Anderson Cooper Comes Out: 'The Fact Is, I'm Gay': [ send to a friend ]
Anderson Cooper, who has always been reluctant to talk about his personal life, has finally confirmed that he is gay.
"The fact is, I'm gay, always have been, always will be, and I couldn't be any more happy, comfortable with myself and proud," he writes in an open letter.
The CNN reporter and son of Gloria Vanderbilt, who had been long rumored to be gay, said he had kept his sexual orientation private for professional reasons but now believed that remaining silent had given some people the impression that he was ashamed.

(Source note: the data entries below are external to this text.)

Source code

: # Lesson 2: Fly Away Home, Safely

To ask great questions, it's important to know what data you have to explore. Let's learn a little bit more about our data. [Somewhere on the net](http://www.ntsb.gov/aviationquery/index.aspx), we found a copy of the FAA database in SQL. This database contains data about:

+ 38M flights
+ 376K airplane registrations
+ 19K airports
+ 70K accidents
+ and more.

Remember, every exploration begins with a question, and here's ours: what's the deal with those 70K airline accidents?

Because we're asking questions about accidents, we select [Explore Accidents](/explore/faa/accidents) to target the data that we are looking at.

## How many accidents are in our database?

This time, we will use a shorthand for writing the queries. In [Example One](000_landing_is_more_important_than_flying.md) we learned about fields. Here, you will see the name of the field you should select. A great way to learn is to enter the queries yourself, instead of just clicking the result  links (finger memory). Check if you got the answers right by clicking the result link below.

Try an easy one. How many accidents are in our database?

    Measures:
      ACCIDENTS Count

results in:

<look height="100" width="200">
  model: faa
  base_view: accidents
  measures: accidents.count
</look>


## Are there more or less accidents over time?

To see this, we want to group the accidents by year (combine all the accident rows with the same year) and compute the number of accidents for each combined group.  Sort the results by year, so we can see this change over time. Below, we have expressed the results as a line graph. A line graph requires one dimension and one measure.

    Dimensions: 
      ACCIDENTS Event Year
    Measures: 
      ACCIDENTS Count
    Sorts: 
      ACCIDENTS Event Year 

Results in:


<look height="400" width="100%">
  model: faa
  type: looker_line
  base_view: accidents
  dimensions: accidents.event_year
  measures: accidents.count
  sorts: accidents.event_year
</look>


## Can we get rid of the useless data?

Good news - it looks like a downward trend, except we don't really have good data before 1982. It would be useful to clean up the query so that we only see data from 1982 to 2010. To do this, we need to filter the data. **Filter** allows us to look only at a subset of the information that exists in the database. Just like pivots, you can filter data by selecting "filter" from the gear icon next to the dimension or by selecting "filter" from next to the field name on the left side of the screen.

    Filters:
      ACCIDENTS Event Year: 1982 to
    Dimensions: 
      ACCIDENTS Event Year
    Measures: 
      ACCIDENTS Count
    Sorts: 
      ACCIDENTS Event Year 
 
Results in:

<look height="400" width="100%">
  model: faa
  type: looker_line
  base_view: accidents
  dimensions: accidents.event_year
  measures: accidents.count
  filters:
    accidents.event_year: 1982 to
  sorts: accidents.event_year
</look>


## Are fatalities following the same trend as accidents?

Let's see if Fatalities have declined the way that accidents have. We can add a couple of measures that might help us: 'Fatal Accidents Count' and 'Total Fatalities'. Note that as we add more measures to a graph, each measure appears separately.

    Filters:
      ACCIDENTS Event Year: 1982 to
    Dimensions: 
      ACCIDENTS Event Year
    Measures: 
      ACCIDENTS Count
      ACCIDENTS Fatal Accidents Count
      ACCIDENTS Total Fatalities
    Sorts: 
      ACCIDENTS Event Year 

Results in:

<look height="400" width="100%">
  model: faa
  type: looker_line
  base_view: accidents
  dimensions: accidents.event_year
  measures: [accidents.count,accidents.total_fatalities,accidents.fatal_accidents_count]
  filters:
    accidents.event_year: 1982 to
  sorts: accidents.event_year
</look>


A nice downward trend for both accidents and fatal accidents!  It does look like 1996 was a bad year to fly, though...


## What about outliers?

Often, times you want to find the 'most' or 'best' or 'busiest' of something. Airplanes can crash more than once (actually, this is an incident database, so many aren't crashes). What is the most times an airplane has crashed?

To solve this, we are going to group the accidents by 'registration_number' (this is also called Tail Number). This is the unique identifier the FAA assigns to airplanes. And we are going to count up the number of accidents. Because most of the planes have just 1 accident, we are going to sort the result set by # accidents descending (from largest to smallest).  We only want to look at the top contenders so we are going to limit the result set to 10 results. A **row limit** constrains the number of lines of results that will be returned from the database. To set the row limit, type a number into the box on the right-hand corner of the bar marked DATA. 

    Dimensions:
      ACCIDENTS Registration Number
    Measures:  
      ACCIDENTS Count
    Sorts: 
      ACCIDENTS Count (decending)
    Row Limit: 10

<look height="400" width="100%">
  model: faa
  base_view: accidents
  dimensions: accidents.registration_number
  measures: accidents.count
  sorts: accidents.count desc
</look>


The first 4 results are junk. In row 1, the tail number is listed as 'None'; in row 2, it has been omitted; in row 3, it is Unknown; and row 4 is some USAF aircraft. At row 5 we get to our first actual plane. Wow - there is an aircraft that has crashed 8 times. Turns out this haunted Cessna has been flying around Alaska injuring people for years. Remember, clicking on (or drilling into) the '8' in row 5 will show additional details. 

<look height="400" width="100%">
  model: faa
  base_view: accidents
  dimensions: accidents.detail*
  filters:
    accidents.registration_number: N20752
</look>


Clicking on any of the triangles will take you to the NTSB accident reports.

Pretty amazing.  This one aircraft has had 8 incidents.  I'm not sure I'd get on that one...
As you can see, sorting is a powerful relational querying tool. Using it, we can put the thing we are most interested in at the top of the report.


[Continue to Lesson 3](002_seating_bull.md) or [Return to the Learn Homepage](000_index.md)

"Even though my job puts me in the public eye, I have tried to maintain some level of privacy in my life," he explains. "I've also wanted to retain some privacy for professional reasons. For my safety and the safety of those I work with, I try to blend in as much as possible, and prefer to stick to my job of telling other people's stories, and not my own."
"I have found that sometimes the less an interview subject knows about me, the better I can safely and effectively do my job as a journalist."
"But it's become clear to me that by remaining silent on certain aspects of my personal life for so long, I have given some the mistaken impression that I am trying to hide something — something that makes me uncomfortable, ashamed or even afraid."
"This is distressing because it is simply not true. There continue to be far too many incidences of bullying of young people, as well as discrimination and violence against people of all ages, based on their sexual orientation, and I believe there is value in making clear where I stand."
"I still consider myself a reserved person and I hope this doesn't mean an end to a small amount of personal space. I do think visibility is important, more important than preserving my reporter's shield of privacy."
"As long as a journalist shows fairness and honesty in his or her work, their private life shouldn't matter. I've stuck to those principles for my entire professional career, even when I've been directly 'the gay question,' which happens occasionally."